İkinci süreçte ise DCD kalpleri son derece düşük sıcaklıkta koruma edilerek kullanım zorluğunun ele alınması hedeflenmiş. Bu olayda Vanderbilt Üniversitesinde çalışan cerrahlar, vefat eden bir donörün aortunu çabucak oksijenlenmiş bir sıvıyla doldurmuşlar. Damarı rahat bir halde tutmak üzere tasarlanan bu sıvı, makaleye nazaran kırmızı kan hücrelerinden, elektrolitlerden, vitaminlerden ve soğuk bir hami çözeltisinden oluşan bir karışımdan meydana geliyor. Bu besinler, “ölüm sürecinde” kaybolabilen şeylerin yenilenmesine yardımcı oluyor ve nakil sırasında kalbi koruyor. Birinci sürecin tersine, buradaki soğuk muhafaza cerrahların donör kalbi evvelden yine başlatmaya gerek olmadan alıcıya nakletmesine imkan sağlıyor.

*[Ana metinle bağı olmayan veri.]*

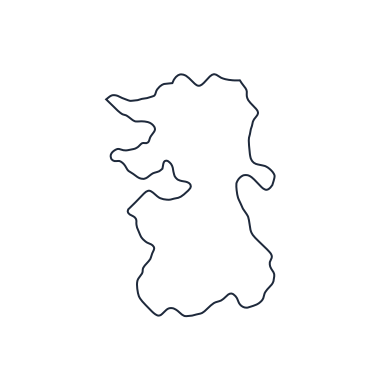 Partido, Dajabón, Dominican Republic (Equal Earth projection), rotated 315°
{"feature_id": "3306468B74633928052065", "entity_name": "Partido", "entity_type": "district", "adm_level": 2, "iso_a3": "DOM", "parent_name": "Dominican Republic", "parent_adm1": "Dajabón", "projection": "equal_earth", "projection_center": [-71.507, 19.499], "detail": "fine", "context": "isolated", "style": "outline", "palette": "slate", "viewbox_px": 384, "rotation_deg": 315, "n_neighbors": 0, "source": "geoboundaries", "source_scale": "gbopen_adm2", "svg_char_len": 4827}
<svg xmlns="http://www.w3.org/2000/svg" viewBox="0 0 384 384"><g transform="rotate(315 192 192)"><path d="M134.6,159.2L133.0,160.1L132.6,160.7L132.2,161.4L132.1,162.2L132.1,163.9L133.3,167.7L133.6,169.3L133.4,171.1L133.1,171.9L132.2,173.2L130.6,174.7L129.5,176.0L128.0,178.3L125.0,185.6L124.3,187.6L124.1,188.6L123.9,190.8L124.1,194.1L124.5,196.1L126.1,200.2L126.4,201.9L126.2,203.7L125.8,204.6L125.3,205.2L124.0,206.0L120.4,207.3L116.7,209.2L115.1,209.9L112.3,210.3L106.6,210.6L104.0,211.1L102.6,211.8L100.5,213.6L99.0,214.3L92.8,215.3L90.9,216.0L89.3,217.1L87.7,218.5L84.9,221.7L82.3,225.3L80.7,228.2L80.0,230.5L79.5,234.2L79.3,239.2L79.2,248.0L79.3,250.4L79.6,252.6L80.2,254.6L80.7,255.5L81.4,256.1L82.2,256.6L83.0,256.9L84.7,257.1L90.2,257.2L92.0,257.4L93.7,258.1L95.1,259.2L96.3,260.7L96.7,261.5L97.4,263.6L97.8,265.8L98.2,271.5L98.7,273.5L99.1,274.5L100.2,275.8L104.7,279.5L108.5,281.7L112.1,284.0L113.7,284.7L116.5,285.2L125.1,285.5L128.8,286.0L130.6,286.6L134.3,288.6L135.9,289.3L138.7,289.8L145.0,290.1L146.7,290.6L147.4,291.1L148.1,291.7L148.6,292.6L148.9,293.5L149.0,294.5L149.1,296.4L148.8,298.4L148.5,299.4L146.8,303.5L146.4,305.4L146.4,307.5L146.9,309.5L147.7,311.1L148.9,312.5L149.6,313.1L154.8,315.8L158.2,317.3L160.4,317.9L162.1,318.1L163.9,318.2L165.6,318.0L167.3,317.5L171.7,315.0L173.5,314.5L176.3,314.1L183.0,313.8L184.8,313.4L186.5,312.7L190.5,309.8L191.7,308.6L192.2,307.9L192.9,306.3L193.7,302.5L194.3,300.7L194.7,299.8L195.7,298.3L196.9,297.1L197.5,296.6L201.8,294.9L203.0,293.9L203.5,293.1L203.9,292.1L204.2,291.1L204.4,288.9L204.5,285.3L204.3,274.1L204.3,269.1L204.6,265.4L205.2,263.1L205.6,262.0L206.6,260.1L212.4,252.1L214.1,249.3L214.5,248.2L215.0,246.2L216.2,239.8L218.3,234.3L219.7,230.4L220.5,228.6L222.2,225.8L224.9,222.2L227.1,219.6L229.4,217.4L230.3,216.9L232.2,216.2L234.1,215.8L236.0,215.7L238.0,215.9L239.8,216.4L240.7,216.9L242.1,218.1L243.3,219.6L243.7,220.5L244.1,221.4L244.6,223.7L244.8,227.2L244.6,237.8L244.8,240.0L245.4,241.9L245.9,242.8L246.6,243.4L248.1,244.1L250.5,244.3L253.7,243.9L257.5,241.9L260.2,240.3L261.5,239.3L262.1,238.6L262.5,237.7L262.8,236.8L263.2,234.8L263.3,232.6L263.2,230.4L262.9,228.2L262.3,226.1L261.9,225.1L260.8,223.3L258.0,219.0L257.0,217.2L256.7,216.1L256.4,215.1L256.4,212.9L256.6,211.9L257.3,209.8L258.4,208.0L259.6,206.3L265.0,199.7L268.5,195.8L270.7,193.9L273.8,192.1L278.0,189.2L281.2,187.6L284.8,185.3L287.2,184.5L291.3,184.0L292.9,183.7L294.3,183.0L294.9,182.4L295.4,181.5L295.8,180.6L296.1,178.5L296.3,170.3L296.7,166.9L297.4,164.9L298.3,163.3L299.4,162.0L301.7,159.8L302.6,158.4L303.2,156.6L304.1,150.2L304.8,146.9L302.4,144.6L300.1,142.2L297.3,138.7L295.4,135.9L294.3,133.9L293.4,131.9L292.1,126.3L291.2,124.7L290.6,124.1L289.0,123.3L286.3,122.9L277.5,123.2L274.8,123.0L273.1,122.5L272.3,122.0L271.6,121.3L271.1,120.5L270.8,119.5L270.5,117.4L270.4,109.4L270.0,105.9L269.7,104.8L268.9,103.0L267.8,101.5L267.1,100.8L266.4,100.3L264.7,99.6L262.1,99.3L260.3,99.5L258.5,99.8L255.1,101.1L248.8,96.0L248.1,95.6L246.4,95.0L243.7,94.6L240.2,94.8L238.5,95.2L235.1,96.9L233.7,97.2L233.0,97.1L231.7,96.5L226.6,93.8L222.4,90.7L218.5,88.6L213.9,84.9L212.7,83.8L211.8,82.2L209.1,76.2L207.4,71.4L206.5,69.8L205.3,68.3L204.0,67.2L202.3,66.5L200.6,66.2L196.8,65.8L197.0,82.0L197.3,85.4L197.7,87.5L198.0,88.3L199.5,91.0L199.8,91.9L200.2,93.9L200.9,99.3L201.5,101.3L202.0,102.2L203.1,103.4L206.4,106.4L208.4,108.7L210.2,111.3L211.1,113.2L211.6,115.3L211.7,117.4L211.4,119.4L211.0,120.3L210.5,121.1L209.8,121.8L208.2,122.5L202.0,123.5L200.4,124.1L197.7,125.5L196.3,125.8L195.6,125.7L194.3,125.2L192.1,122.8L191.1,122.2L189.9,122.0L186.0,122.0L184.4,121.7L182.7,121.2L181.2,120.4L176.1,117.0L174.7,115.9L173.0,113.9L170.9,110.1L170.3,109.4L169.6,108.8L167.9,108.1L166.2,107.7L164.3,107.5L162.5,107.7L161.6,108.0L160.7,108.4L159.5,109.5L158.6,111.0L158.3,111.8L158.3,112.8L158.4,113.7L159.0,115.2L160.0,116.3L162.1,118.2L162.6,118.8L163.2,120.4L163.5,122.3L163.5,124.3L163.2,126.3L162.1,130.5L162.0,132.2L163.2,137.6L164.0,142.8L164.6,144.9L165.5,146.6L166.7,148.1L167.3,148.7L169.0,149.6L170.8,150.1L175.5,150.7L177.4,151.1L179.0,151.8L181.9,153.4L183.5,154.1L185.2,154.4L187.6,154.6L191.8,151.7L193.0,151.1L193.8,150.9L194.6,150.9L195.3,151.2L196.1,151.8L196.6,152.6L196.9,153.5L197.1,155.5L197.0,157.5L196.7,158.5L196.4,159.5L195.5,161.3L193.3,164.4L191.9,166.7L191.0,168.4L190.6,170.3L190.6,172.5L190.8,173.5L191.6,175.4L192.6,177.1L194.8,180.2L195.7,181.9L196.2,183.7L196.2,184.7L196.1,185.6L195.6,186.5L195.0,187.3L193.6,188.0L191.9,188.2L190.2,188.3L184.5,188.0L180.8,187.4L178.2,186.4L174.6,184.0L171.5,182.2L170.0,181.0L168.6,179.4L166.7,176.9L165.2,174.0L164.8,172.9L164.4,170.6L164.0,165.0L163.6,162.9L163.3,161.9L162.8,161.0L162.1,160.3L161.3,159.9L159.6,159.3L156.8,159.1L144.8,159.3L134.6,159.2Z" fill="none" stroke="#1e293b" stroke-width="2"/></g></svg>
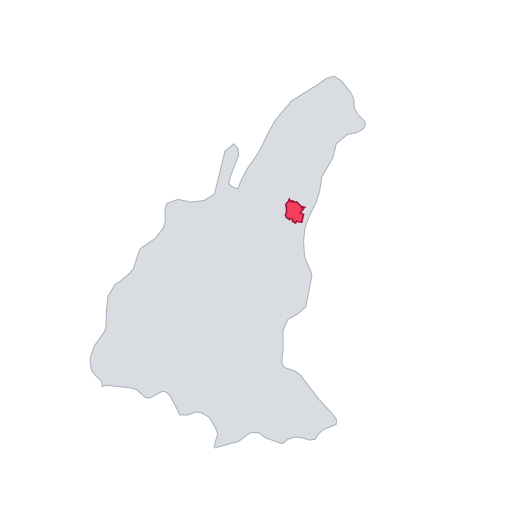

Vanderbilt Üniversitesi Tıp Merkezinde çalışan kalp cerrahı Aaron Williams, Science bülteniyle yaptığı bir röportajda “Kalbi yine canlandırmıyoruz” diyor. “Onu hayata döndürüyoruz.”
Her iki çalışmada da yer alan araştırmacılar, bu yeni yolların, cerrahların DCD dönorlerden gelen kalpleri muvaffakiyetle nakletme kabiliyetini güzelleştirebileceğini söylüyor; hem de organı hala dönorün vücudundayken canlandırmanın etik karmaşıklıklarıyla uğraşmak zorunda kalmadan. Kelam konusu süreçler şimdi olgunlaşmamış olsa da; Duke’da yapılan araştırmaya katılan kalp cerrahlarından Joseph Turek, bu birleşik prosedürlerin pediyatrik kalp nakli donör havuzunu yüzde 20’ye kadar artırabileceğini söylüyor Science bültenine.